## Prompt 1:
Translate this sentence from the Pinot partitioning thread below into Spanish: "How can we make sure partitions are balanced?"
## Prompt 2:
Pull out every line of the records that contains the word "kontakti".

*** Opening Extract to read ***

How can we make sure partitions are balanced? e.g....
# general
s
How can we make sure partitions are balanced? e.g. if I partition on a column, and some values are much more frequent than other values. which
functionName
should I use? And also how should I decide the
numPartitions
?
x
I think there is murmur function
"segmentPartitionConfig": { "columnPartitionMap": { "userId": { "functionName": "Murmur", "numPartitions": 128 } } },
Sample configs
s
Murmur is just a hash function, right? How does it address the balance issue? Pinot doc reads “Pinot currently supports
Modulo
,
Murmur
,
ByteArray
and
HashCode
hash functions.” but does not have any details.
Also, are you suggesting to use a very large
numPartitions
like 128? Isn’t this going to cause most partitions tiny and the imbalance issue worse?
x
ic, this function is not intended to make the partition balance
you can use smaller partition numbers
in your case the data may still follow the original distribution
the purpose of the function is just to render a fixed partition number for the event
since pinot segments are bounded by size
so if one segment is filled up then it will be sealed and the next segment is created.
This won’t impact consuming, but may impact the query time performance
if your query hits the large partition
s
IIUC you are saying that if segment size is small enough this imbalance may not be a big issue? What if we get unlucky and two large parts get hashed into the same partition? Is there a way to avoid that?
A related question: what is the difference between
replicasPerPartition
and
replication
in
segmentsConfig
? And what’s the guideline/tradeoff here to set a good value?
x
in that case, some partitions will just move much faster than other partitions
you will pay the query penalty that those two parts will always be queries together
and you can avoid that only by repartition.
replicasPerPartition
 and 
replication
should be same, I recommend to set it to 2 to 3 based on your deployment and query load.
👍 1

*** Closing Extract to read ***
*** Opening Input data ***

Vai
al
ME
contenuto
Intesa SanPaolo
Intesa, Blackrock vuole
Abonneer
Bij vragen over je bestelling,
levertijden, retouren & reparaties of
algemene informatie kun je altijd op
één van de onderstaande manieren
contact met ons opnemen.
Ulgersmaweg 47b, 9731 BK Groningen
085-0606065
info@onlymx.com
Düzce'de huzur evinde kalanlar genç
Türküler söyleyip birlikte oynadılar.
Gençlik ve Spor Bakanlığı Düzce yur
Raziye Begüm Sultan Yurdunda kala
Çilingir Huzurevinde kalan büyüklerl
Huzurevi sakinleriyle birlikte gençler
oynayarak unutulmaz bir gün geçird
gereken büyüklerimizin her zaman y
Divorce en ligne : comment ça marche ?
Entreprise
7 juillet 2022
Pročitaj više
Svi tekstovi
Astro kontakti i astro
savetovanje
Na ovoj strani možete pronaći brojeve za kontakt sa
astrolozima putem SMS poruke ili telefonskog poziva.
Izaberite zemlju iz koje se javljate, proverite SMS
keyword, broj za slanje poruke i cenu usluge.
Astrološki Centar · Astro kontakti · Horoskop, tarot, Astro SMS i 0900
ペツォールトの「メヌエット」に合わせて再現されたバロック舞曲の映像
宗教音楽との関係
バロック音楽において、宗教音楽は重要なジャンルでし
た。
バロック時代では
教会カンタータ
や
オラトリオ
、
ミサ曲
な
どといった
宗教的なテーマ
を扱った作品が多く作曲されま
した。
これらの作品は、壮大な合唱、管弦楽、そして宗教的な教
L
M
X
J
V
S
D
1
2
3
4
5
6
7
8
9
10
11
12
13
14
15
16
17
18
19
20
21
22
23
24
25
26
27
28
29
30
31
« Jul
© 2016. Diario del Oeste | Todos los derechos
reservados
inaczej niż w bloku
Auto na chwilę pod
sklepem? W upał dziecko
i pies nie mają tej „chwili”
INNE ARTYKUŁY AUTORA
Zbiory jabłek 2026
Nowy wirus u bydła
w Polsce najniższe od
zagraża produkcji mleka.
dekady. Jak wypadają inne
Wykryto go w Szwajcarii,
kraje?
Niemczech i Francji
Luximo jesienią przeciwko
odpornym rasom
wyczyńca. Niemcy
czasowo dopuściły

*** Closing Input data ***

## Expected output 1:
¿Cómo podemos asegurarnos de que las particiones estén equilibradas?

## Expected output 2:
Astro kontakti i astro
Astrološki Centar · Astro kontakti · Horoskop, tarot, Astro SMS i 0900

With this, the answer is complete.